I am finding
$$\int_{-\infty}^{+\infty} \frac{e^x(1-e^x)}{1-e^{nx}}dx$$
for positive integer $n$.
I think maybe use contour integral. Let $w = nx$, we will get
$$\int_{-\infty}^{+\infty} \frac{e^x(1-e^x)}{1-e^{nx}}dx = \int_{-\infty}^{+\infty} \frac{e^{w/n}(1-e^{w/n})}{1-e^{w}}dw$$
Denominator $=0$ when $w=2\pi ki$, where $k\in\mathbb{Z}$. What is the proper contour for this?
Thank you.
Quite as dezdichado we substitute $e^x = t$ and get \begin{equation*} I = \int_{0}^{\infty}\dfrac{1-t}{1-t^n}\, dt. \end{equation*} To proceed we integrate $\dfrac{\log(z)(1-z)}{1-z^n}$, where \begin{equation*} \log(z) = \ln|z| + i\arg(z),\quad \text{ with } 0<\arg(z) < 2\pi , \end{equation*} around a keyhole contour.
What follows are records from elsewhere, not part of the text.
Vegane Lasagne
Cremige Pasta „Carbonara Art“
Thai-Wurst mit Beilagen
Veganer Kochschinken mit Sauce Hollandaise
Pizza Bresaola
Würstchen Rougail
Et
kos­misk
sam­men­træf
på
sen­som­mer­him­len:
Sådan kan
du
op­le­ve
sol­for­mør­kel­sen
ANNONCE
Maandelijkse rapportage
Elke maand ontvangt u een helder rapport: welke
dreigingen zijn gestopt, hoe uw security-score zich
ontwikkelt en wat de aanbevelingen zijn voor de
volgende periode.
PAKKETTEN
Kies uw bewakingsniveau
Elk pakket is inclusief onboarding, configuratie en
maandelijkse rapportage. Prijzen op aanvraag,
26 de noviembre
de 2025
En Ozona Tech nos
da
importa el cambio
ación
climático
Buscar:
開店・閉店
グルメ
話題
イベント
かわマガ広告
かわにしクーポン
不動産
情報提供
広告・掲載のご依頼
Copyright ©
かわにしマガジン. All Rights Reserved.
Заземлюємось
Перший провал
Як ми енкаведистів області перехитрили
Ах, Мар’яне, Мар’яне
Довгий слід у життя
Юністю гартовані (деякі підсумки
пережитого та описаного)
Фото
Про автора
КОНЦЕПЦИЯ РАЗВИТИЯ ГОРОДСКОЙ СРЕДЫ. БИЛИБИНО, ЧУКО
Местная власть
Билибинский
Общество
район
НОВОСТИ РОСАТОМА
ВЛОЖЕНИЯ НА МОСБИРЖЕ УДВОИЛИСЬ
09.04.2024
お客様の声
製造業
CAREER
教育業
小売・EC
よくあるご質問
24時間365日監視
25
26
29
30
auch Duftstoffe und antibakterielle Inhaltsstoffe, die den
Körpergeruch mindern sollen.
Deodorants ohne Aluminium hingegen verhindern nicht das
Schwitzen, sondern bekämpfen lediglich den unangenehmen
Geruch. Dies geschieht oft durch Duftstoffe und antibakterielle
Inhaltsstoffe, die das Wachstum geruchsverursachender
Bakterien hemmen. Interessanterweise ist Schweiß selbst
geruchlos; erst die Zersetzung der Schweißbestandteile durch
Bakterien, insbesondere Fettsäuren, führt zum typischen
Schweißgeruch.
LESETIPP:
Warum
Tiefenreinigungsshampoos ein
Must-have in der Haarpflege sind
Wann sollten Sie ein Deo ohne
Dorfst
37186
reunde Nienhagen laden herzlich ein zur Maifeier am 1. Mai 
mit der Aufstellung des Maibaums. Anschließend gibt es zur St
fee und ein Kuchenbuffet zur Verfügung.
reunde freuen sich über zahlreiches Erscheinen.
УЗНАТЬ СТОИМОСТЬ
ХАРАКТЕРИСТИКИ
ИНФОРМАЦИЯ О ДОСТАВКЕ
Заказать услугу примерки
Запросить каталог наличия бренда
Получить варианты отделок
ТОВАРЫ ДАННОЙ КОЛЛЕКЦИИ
Then we get \begin{equation*} \int_{0}^{\infty}\dfrac{\log(t)(1-t)}{1-t^n}\, dt - \int_{0}^{\infty}\dfrac{(\log(t)+i2\pi)(1-t)}{1-t^n}\, dt = 2\pi i\sum_{k=1}^{n-1}{\rm Res}_{z=z_{k}}\dfrac{\log(z)(1-z)}{1-z^n} \end{equation*} where $z_{k} = \exp\left(\dfrac{2k\pi i}{n}\right)$. Consequently \begin{gather*} I = -\sum_{k=1}^{n-1}{\rm Res}_{z=z_{k}}\dfrac{\log(z)(1-z)}{1-z^n} = -\sum_{k=1}^{n-1}\dfrac{2k\pi i}{n}\dfrac{1-\exp\left(\dfrac{2k\pi i}{n}\right)}{-n\exp\left(\dfrac{2k\pi i(n-1)}{n}\right)} =\notag\\[2ex] \dfrac{2\pi i}{n^2}\sum_{k=1}^{n-1}k\left(\exp\left(\dfrac{2k\pi i}{n}\right)-\exp\left(\dfrac{4k\pi i}{n}\right)\right). \tag{1} \end{gather*} To calculate that sum we use that \begin{equation*} \sum_{k=0}^{n-1}z^k = \dfrac{z^n-1}{z-1}, \quad \text{ if } z\neq 1. \end{equation*} Differentiation followed by multiplication by $z$ yields \begin{equation*} \sum_{k=1}^{n-1}kz^k = \dfrac{nz^n}{z-1}-z\dfrac{z^n-1}{(z-1)^2}.\tag{2} \end{equation*} If $z = \exp\left(\dfrac{2k\pi i}{n}\right)$ or $z = \exp\left(\dfrac{4k\pi i}{n}\right)$ then $z^n = 1$ and we can use (2) to finish (1). \begin{equation*} I = \dfrac{2\pi i}{n^2}\left(\dfrac{n}{\exp\left(\dfrac{2\pi i}{n}\right)-1}- \dfrac{n}{\exp\left(\dfrac{4\pi i}{n}\right)-1}\right) = \dfrac{2\pi i}{n} \dfrac{\exp\left(\dfrac{2\pi i}{n}\right)}{\exp\left(\dfrac{4\pi i}{n}\right)-1} = \dfrac{\pi}{n\sin\left(\dfrac{2\pi}{n}\right)}. \end{equation*}